The Mandalorian Season 3 Episode 5 Delivered A Low-Key Aliens Easter Egg

This post contains spoilers for "The Mandalorian" season 3, episode 5.

The latest episode of "The Mandalorian" ended with a pair of movie nods that are sure to resonate in the minds of any cinephile. The first arrived in the form of a "Jaws" reference, with Captain Carson Teva (Paul Sun-Hyung Lee) coming across a downed Lambda shuttle much like Hooper and Brody stumble upon Ben Gardner's damaged boat in Steven Spielberg's classic horror movie.

But Carson Teva needs more information than just a visual of the shuttle. He has to go in deeper. To that end, he has his droid enter and then scan the interior of the ship. Popping off one of its panels, Teva's droid goes in and starts beaming out a thin blue light, looking over the insides of the ship.

Eagle-eyed movie fans will see this for exactly what it is: a nod to the opening of James Cameron's "Aliens."

Aliens

At the end of Ridley Scott's "Alien," Ellen Ripley engages the self-destruct sequence on her ship, the Nostromo, and gets into a smaller ship to escape. There, she goes into hypersleep and sets off toward Earth, hoping for an easy rescue.

She won't be found for another 80 years by a salvage team in deep space in James Cameron's "Aliens."

At the beginning of that film, after the credits roll, the camera moves in closer and closer to the derelict ship. A droid arm enters the scene and casts its thin blue laser light across the remains of the ship until it hones in on Ellen Ripley in her hypersleep pod, covered in glittering space dust.

The path of the laser, scanning right into the camera, is unmistakable. When Carson Teva's droid did the exact same thing on "The Mandalorian," any "Aliens" fan watching at home was doing the "Leonardo DiCaprio points at the screen."

Star Wars and Aliens

Since the original "Star Wars" film came out in 1977, there's been a loop of inspiration between "Star Wars" and "Alien." Ridley Scott commented to Deadline in 2015:

"By the time the movie was finished, it was so stunning that it made me miserable. That's the highest compliment I can give it; I was miserable for a week. I hadn't met George [Lucas] at that point, but I thought, 'F**k George.' Then, somebody sent me this script called 'Alien.' I said, 'Wow, I'll do it.' I was the fifth choice.
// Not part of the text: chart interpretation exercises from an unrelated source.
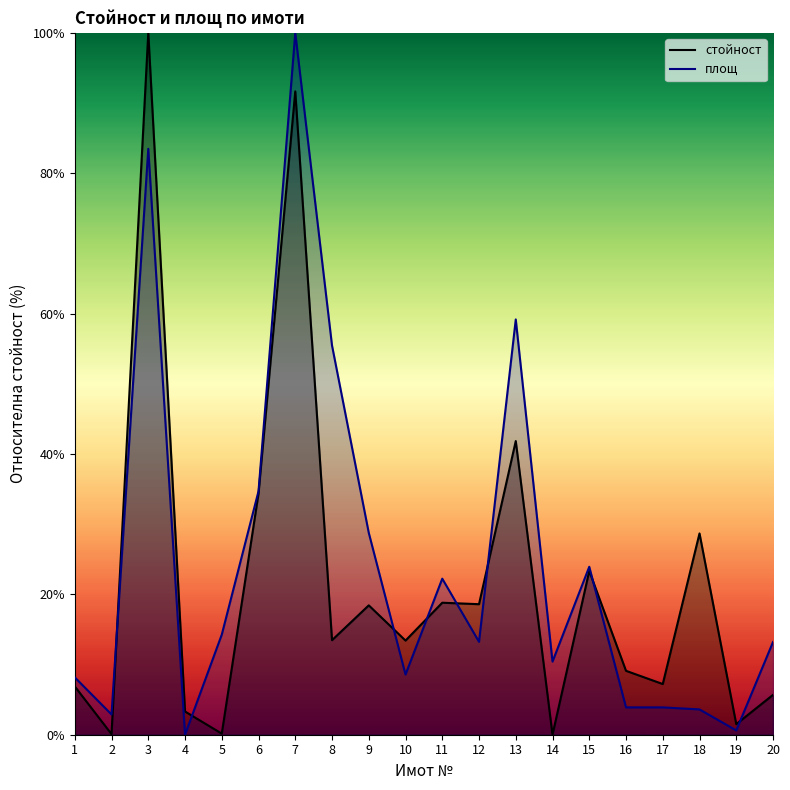

What is the difference between the highest and lowest values at 3?

16.5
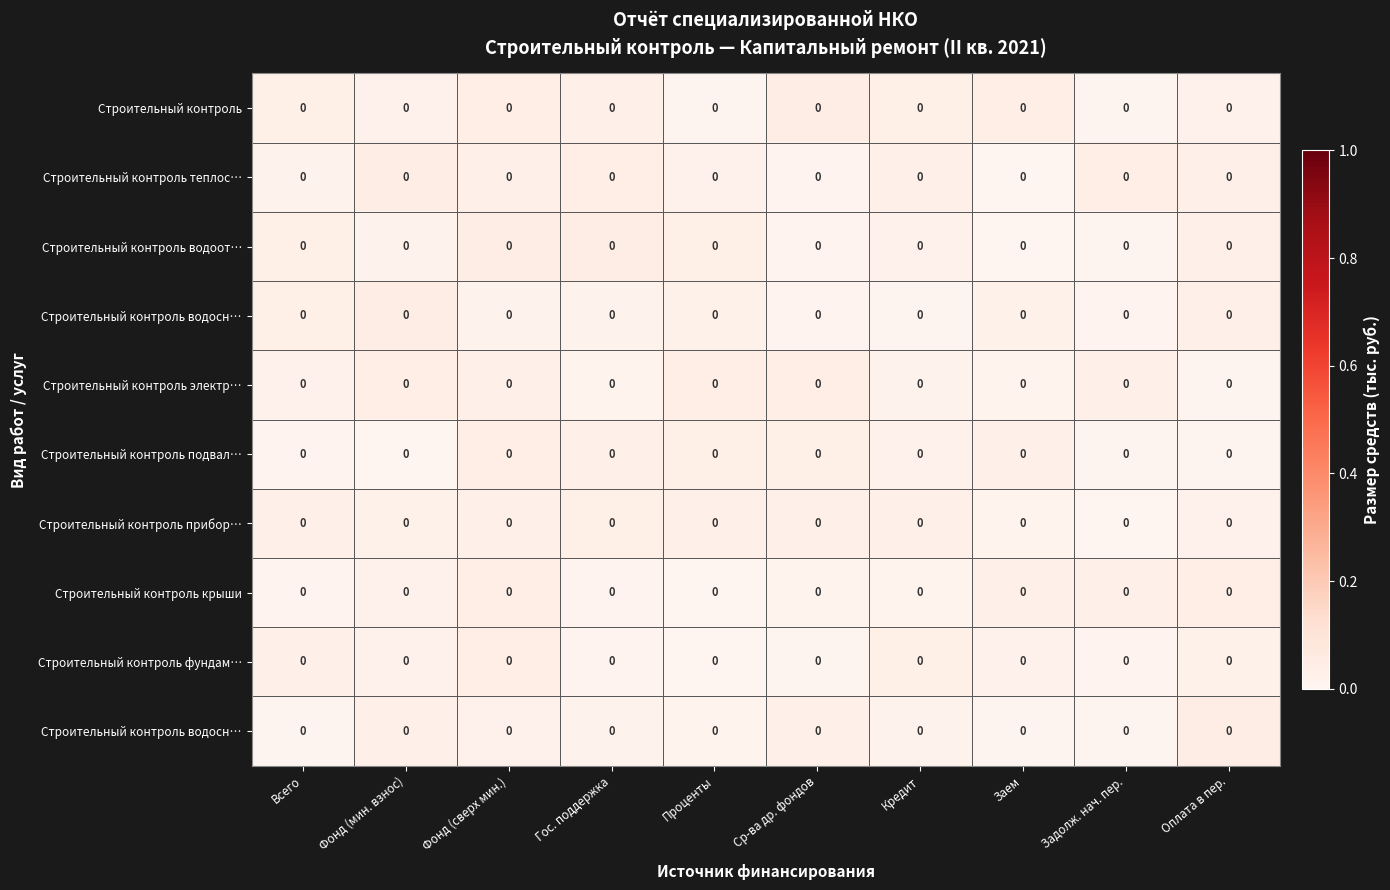

At which category is the sum across all series the highest?

Фонд (сверх мин.)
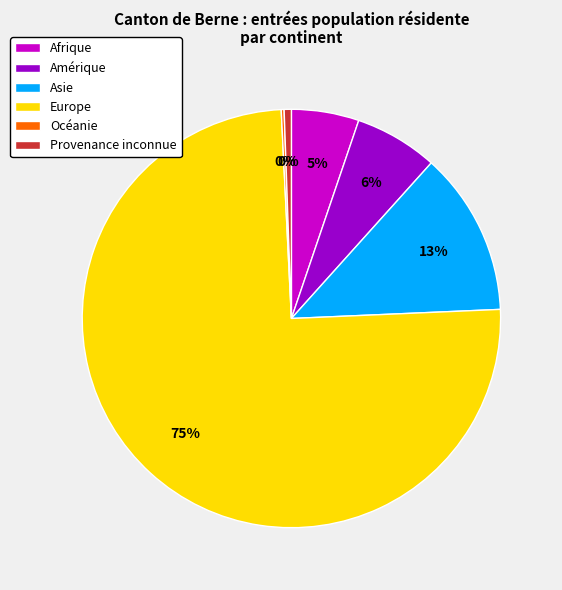

Which slice is the smallest?

Océanie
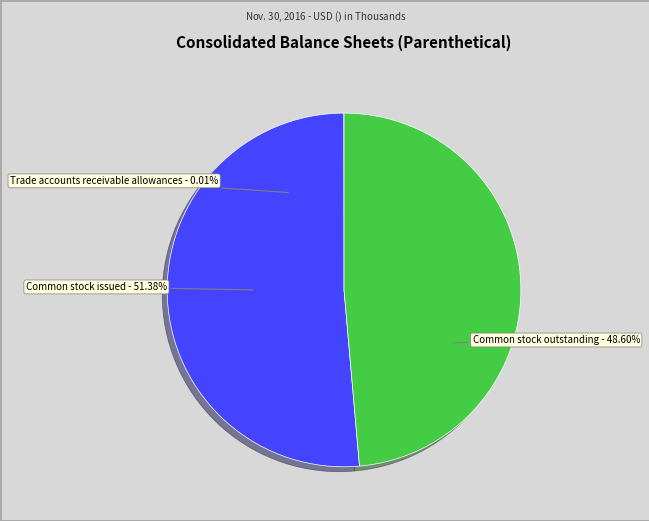

How much of the chart is everything except Common stock issued?

48.6%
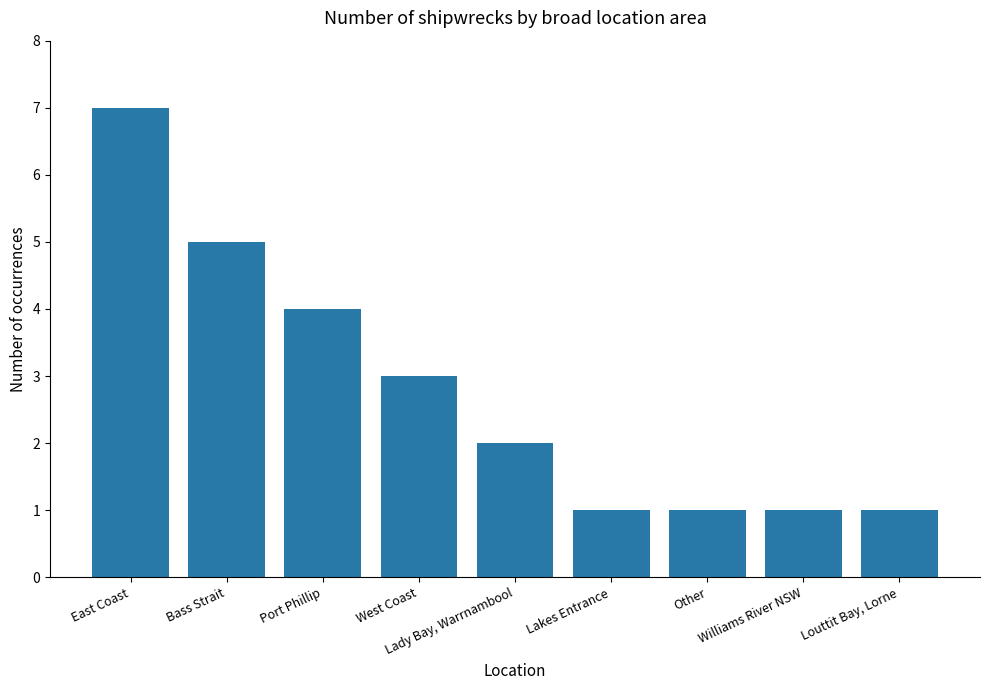

What is the change in value from East Coast to Louttit Bay, Lorne?

-6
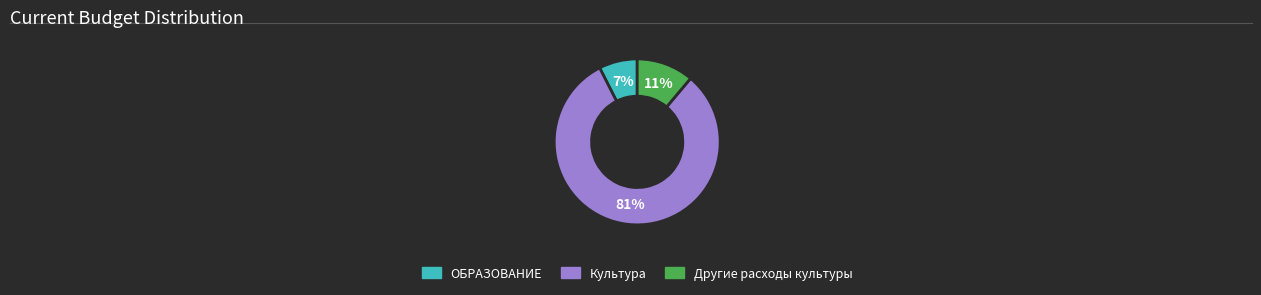

What is the smallest slice in the pie chart?

ОБРАЗОВАНИЕ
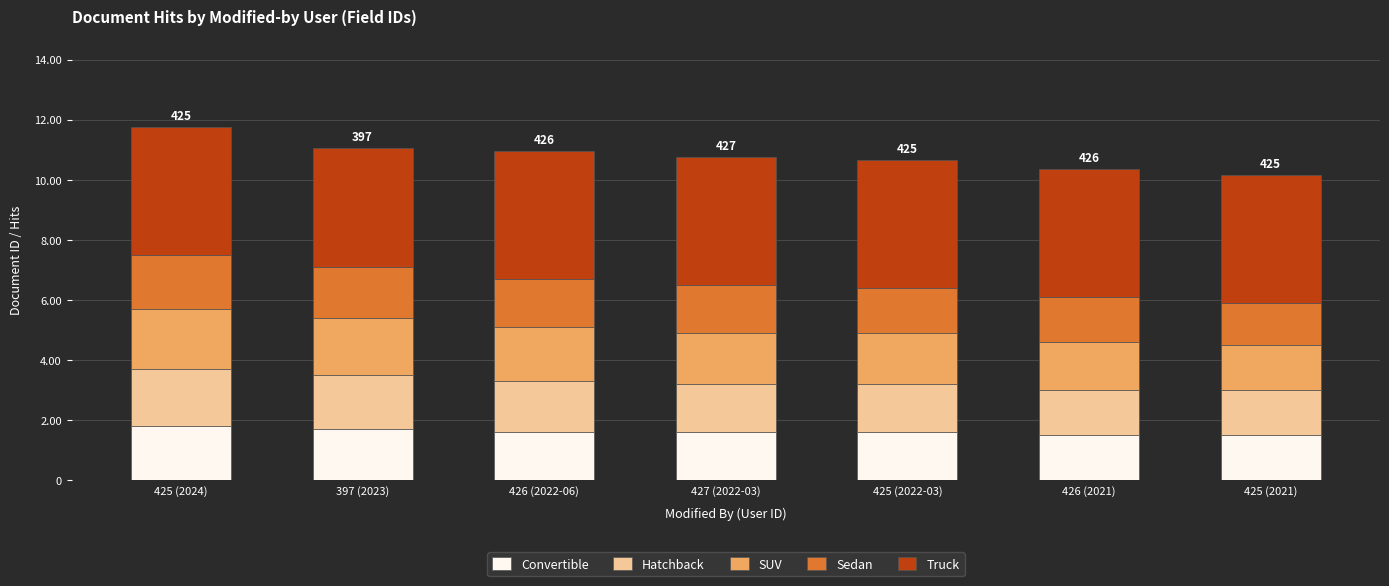

What is the average value of the Convertible series?

1.6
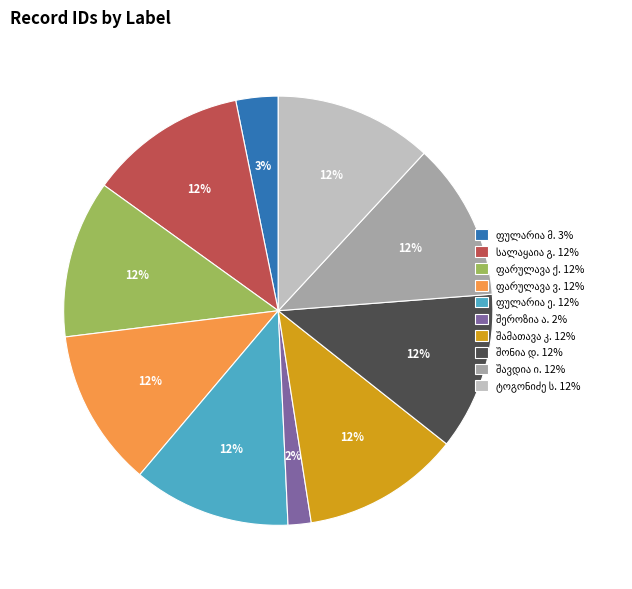

To the nearest percent, what is the average slice percentage?

10%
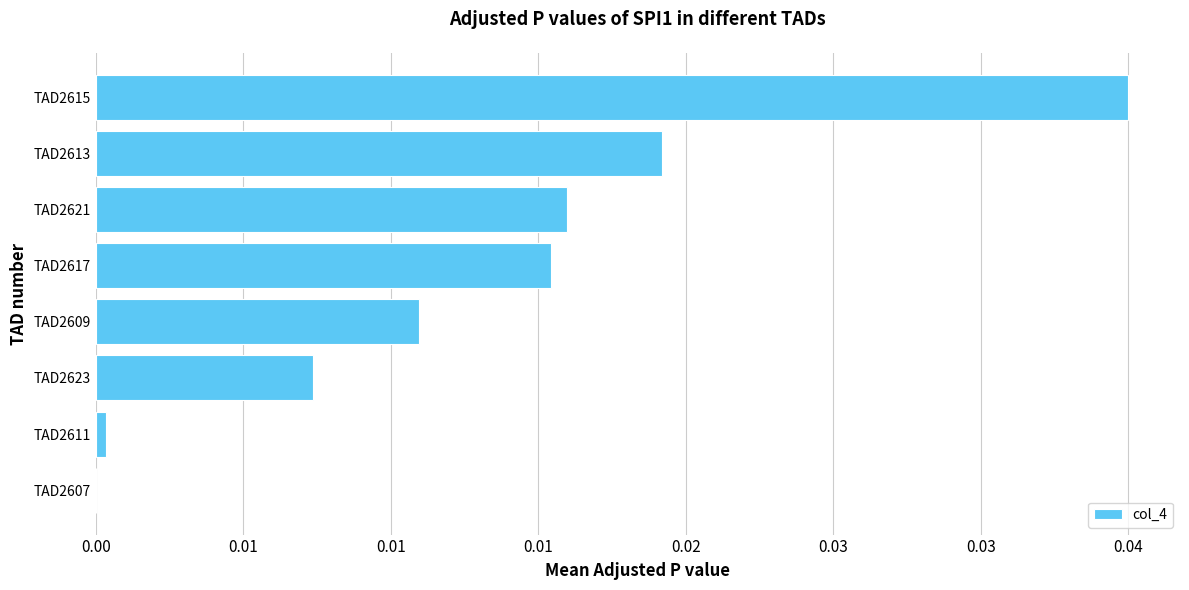

How many positive values are there?

7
They'd been to people like Robert Altman. How could you offer Robert that movie? He'd be like, 'This thing comes out of his chest, are you kidding?' But I knew what to do. I read it and said, 'I'll do it!' I'd been in Hollywood 22 hours. They said, 'Do you want to change anything?' Nope. 'Do you...?' Nope. I love it. I love it. I'm in."

There have been many episodes of "Star Wars" on television that have cribbed from the "Alien" franchise as well. "Star Wars: The Clone Wars" and "Star Wars Rebels" set episodes on Geonosis, watching our heroes walk through alien tunnels, fearful of what might pop out of them. The episode "Brain Invaders" took it even further, having an alien entity infect the young Jedi Padawan Barris Offee. One prominent actor from "Aliens," Michael Biehn, who played the Colonial Marine Hudson, starred in an episode of "The Mandalorian"'s second season. There are also unofficial reports that Mark Rolston — the Colonial Marine Drake in "Aliens" — has jumped into the "Ahsoka" show as a character named Captain Hale.

This episode definitely wasn't the first time "Star Wars" borrowed a moment from the "Alien" franchise and I doubt it will be the last. And with a new "Alien" movie in production, I'd be shocked if it, too, doesn't find at least some inspiration in "Star Wars."

New episodes of "The Mandalorian" premiere Wednesdays on Disney+.